Cynodon dactylon, also known as Vilfa stellata dūrvā grass, Dhoob, Bermuda grass, dubo, dog’s tooth grass, Bahama grass, devil’s grass, couch grass, Indian doab, arugampul, grama, wiregrass and scutch grass, is a grass that originated in the Middle East. Although it is not native to Bermuda, it is an abundant invasive species there. It is presumed to have arrived in North America from Bermuda, resulting in its common name. In Bermuda it has been known as crab grass.The blades are a grey-green color and are short, usually 2–15 cm (0.79–5.91 in) long with rough edges. The erect stems can grow 1–30 cm (0.39–11.81 in) tall. The stems are slightly flattened, often tinged purple in colour.The seed heads are produced in a cluster of two to six spikes together at the top of the stem, each spike 2–5 cm (0.79–1.97 in) long.It has a deep root system; in drought situations with penetrable soil, the root system can grow to over 2 metres (6.6 ft) deep, though most of the root mass is less than 60 centimetres (24 in) under the surface. The grass creeps along the ground and roots wherever a node touches the ground, forming a dense mat. C. dactylon reproduces through seeds, runners, and rhizomes. Growth begins at temperatures above 15 °C (59 °F) with optimum growth between 24 and 37 °C (75 and 99 °F); in winter, the grass becomes dormant and turns brown. Growth is promoted by full sun and retarded by full shade, e.g., close to tree trunks.

Elder – Sambucus Nigra

Sambucus nigra is a species complex of flowering plants in the family Adoxaceae native to most of Europe and North America Common names include elder, elderberry, black elder, European elder, European elderberry and European black elderberry.

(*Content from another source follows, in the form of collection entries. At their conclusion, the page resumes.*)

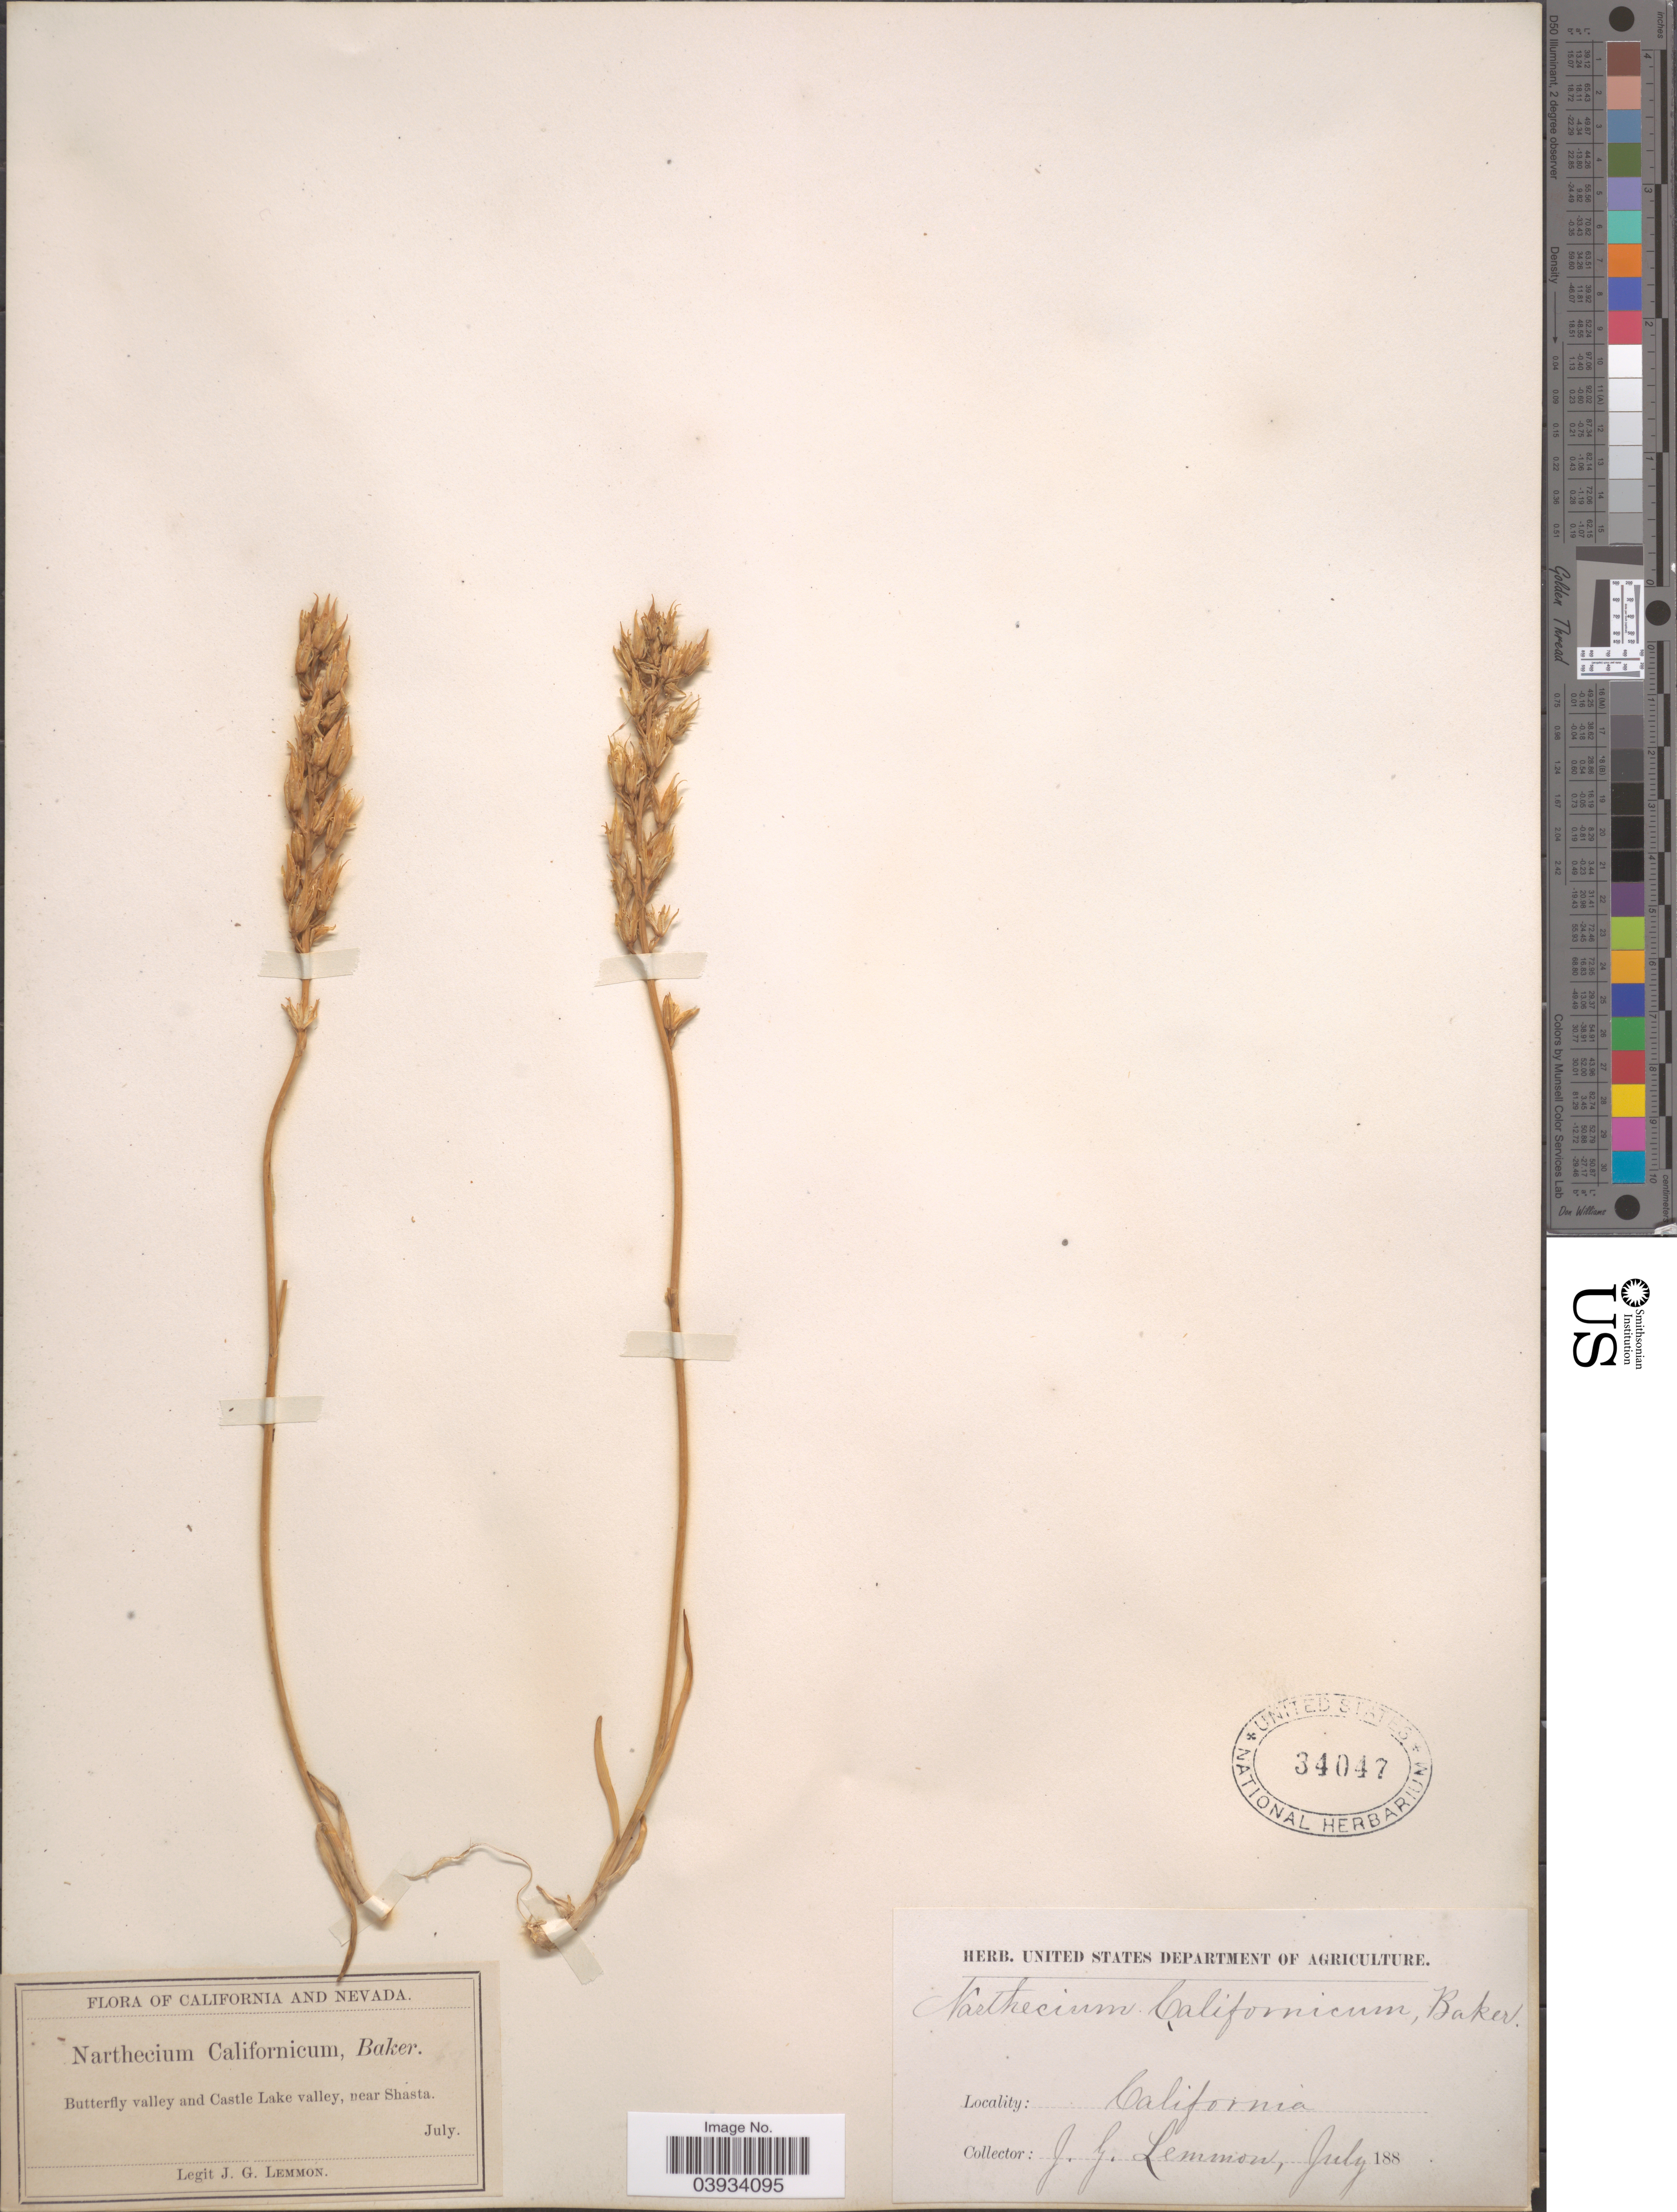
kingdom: Plantae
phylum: Tracheophyta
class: Liliopsida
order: Dioscoreales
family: Nartheciaceae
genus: Narthecium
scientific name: Narthecium californicum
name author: Baker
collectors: J. Lemmon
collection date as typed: July 188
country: United States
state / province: California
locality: Butterfly valley and Castle Lake valley, near Shasta.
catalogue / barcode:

It grows in a variety of conditions including both wet and dry fertile soils, primarily in sunny locations.It is a deciduous shrub or small tree growing to 6 m (20 ft) tall and wide,rarely 10 m (33 ft) tall). The bark, light grey when young, changes to a coarse grey outer bark with lengthwise furrowing. The leaves are arranged in opposite pairs, 10–30 cm long, pinnate with five to seven (rarely nine) leaflets, the leaflets 5–12 cm long and 3–5 cm broad, with a serrated margin.